Thursday, May 16, 2013

The Tor of Avalon


(In 2004, the author and his wife visited Glastonbury and the Tor)


The Journey

As we rode the train from London to Castle Cary, through the slow, cozy green countryside, I began to fancy England had gone back to its old medieval days. All the little towns outwardly no more than pinnacles, dotted here and there, sort of. Set delicately at the top of rising mounds.
       From Castle Cary, we went to Glastonbury,  where King Arthur and King Richard the Lion Heart, long ago, both drew their swords in the glistening light of the far-off meadows, of Summerset and on top of the Tor of Avalon, where the Celtics practiced there magic.
       And there I stood too, on top of the mound, looking down, on the hurried past.

The Legend

       In one way it was a long afternoon on top of the Tor, now long past.
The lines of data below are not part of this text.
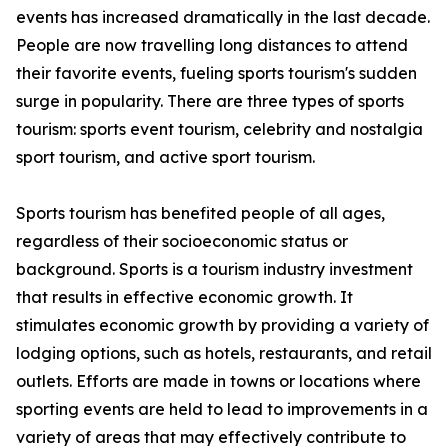
events has increased dramatically in the last decade.
People are now travelling long distances to attend
their favorite events, fueling sports tourism's sudden
surge in popularity. There are three types of sports
tourism: sports event tourism, celebrity and nostalgia
sport tourism, and active sport tourism.
Sports tourism has benefited people of all ages,
regardless of their socioeconomic status or
background. Sports is a tourism industry investment
that results in effective economic growth. It
stimulates economic growth by providing a variety of
lodging options, such as hotels, restaurants, and retail
outlets. Efforts are made in towns or locations where
sporting events are held to lead to improvements in a
variety of areas that may effectively contribute to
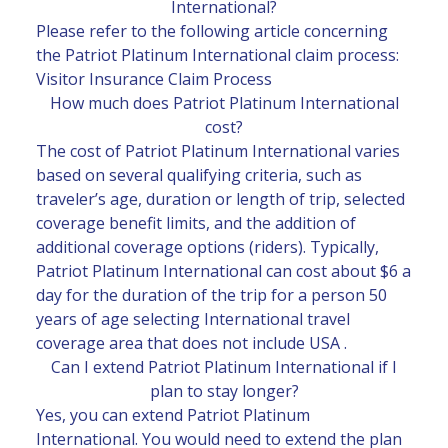
International?
Please refer to the following article concerning
the Patriot Platinum International claim process:
Visitor Insurance Claim Process
How much does Patriot Platinum International
cost?
The cost of Patriot Platinum International varies
based on several qualifying criteria, such as
traveler’s age, duration or length of trip, selected
coverage benefit limits, and the addition of
additional coverage options (riders). Typically,
Patriot Platinum International can cost about $6 a
day for the duration of the trip for a person 50
years of age selecting International travel
coverage area that does not include USA .
Can I extend Patriot Platinum International if I
plan to stay longer?
Yes, you can extend Patriot Platinum
International. You would need to extend the plan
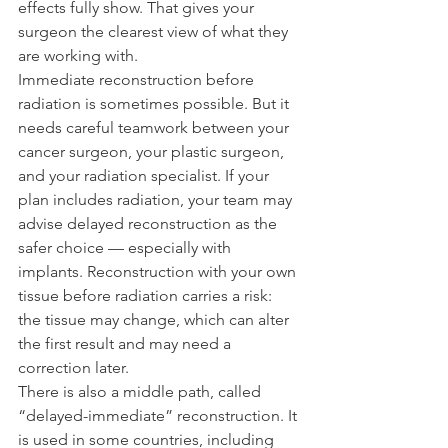
effects fully show. That gives your 
surgeon the clearest view of what they 
are working with.
Immediate reconstruction before 
radiation is sometimes possible. But it 
needs careful teamwork between your 
cancer surgeon, your plastic surgeon, 
and your radiation specialist. If your 
plan includes radiation, your team may 
advise delayed reconstruction as the 
safer choice — especially with 
implants. Reconstruction with your own 
tissue before radiation carries a risk: 
the tissue may change, which can alter 
the first result and may need a 
correction later.
There is also a middle path, called 
“delayed-immediate” reconstruction. It 
is used in some countries, including 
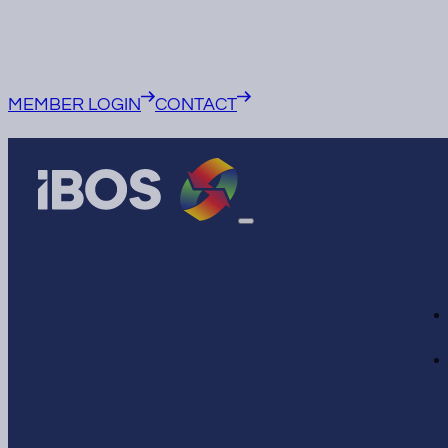
MEMBER LOGIN
CONTACT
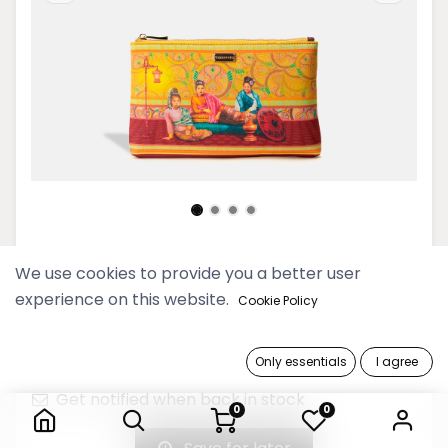
Pyo Madi Sunflower Midi Clutch
We use cookies to provide you a better user
experience on this website.
Cookie Policy
59,900 Ks
Only essentials
I agree
Out of Stock
Pyo Madi Sunflower Midi Clutch
Get notified when back in stock
0
0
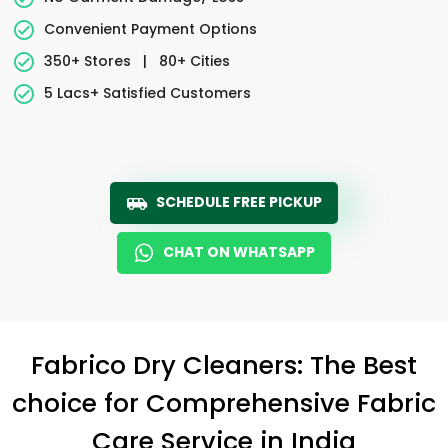
Convenient Payment Options
350+ Stores
|
80+ Cities
5 Lacs+ Satisfied Customers
SCHEDULE FREE PICKUP
CHAT ON WHATSAPP
Fabrico Dry Cleaners: The Best
choice for Comprehensive Fabric
Care Service in India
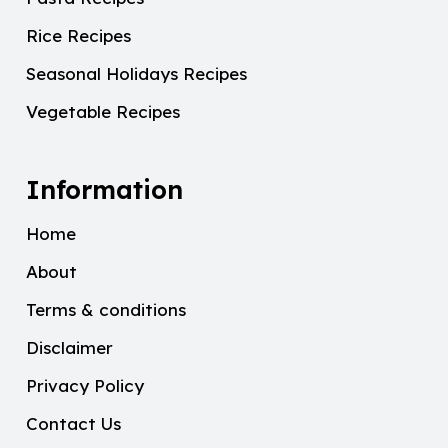
Rice Recipes
Seasonal Holidays Recipes
Vegetable Recipes
Information
Home
About
Terms & conditions
Disclaimer
Privacy Policy
Contact Us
The  old ruined Abbey Tower always in sight, I  wondered up and own the mound exploring, paused long enough to stretch, came to a herd of humongous cows—broad and tall, lazily eating the long grass, and my wife paused, frightened somewhat. Then exploring its sides, I got thinking of an old legend, from the days of the old monastery of  friars: and I came to imagining looking down at the extending roots in a crevice, when the three friars  hallway up the mound found a tunnel on the wall, below the ruins, young and ignorant they wanted to search it from end to end, in spite of the precisely dangerous calamity it might bring—and as they did, currents of air snarled among the stale winds that spiraled in, from the mound’s exterior, it was all they had to breath, besides the endless tunnel’s mud and dirt and moss-shadows. Thus, throughout the labyrinth: roots  tumbling everywhere, body snagging on old useless rocks: only one friar ends up alone at the other end, half insane, half dehydrated, after a day’s wondering. His mind dry as his mouth in dire thirst, scrapped into crumbs never to be pieced back together again: appearing to have no more sense than that of a mosquito.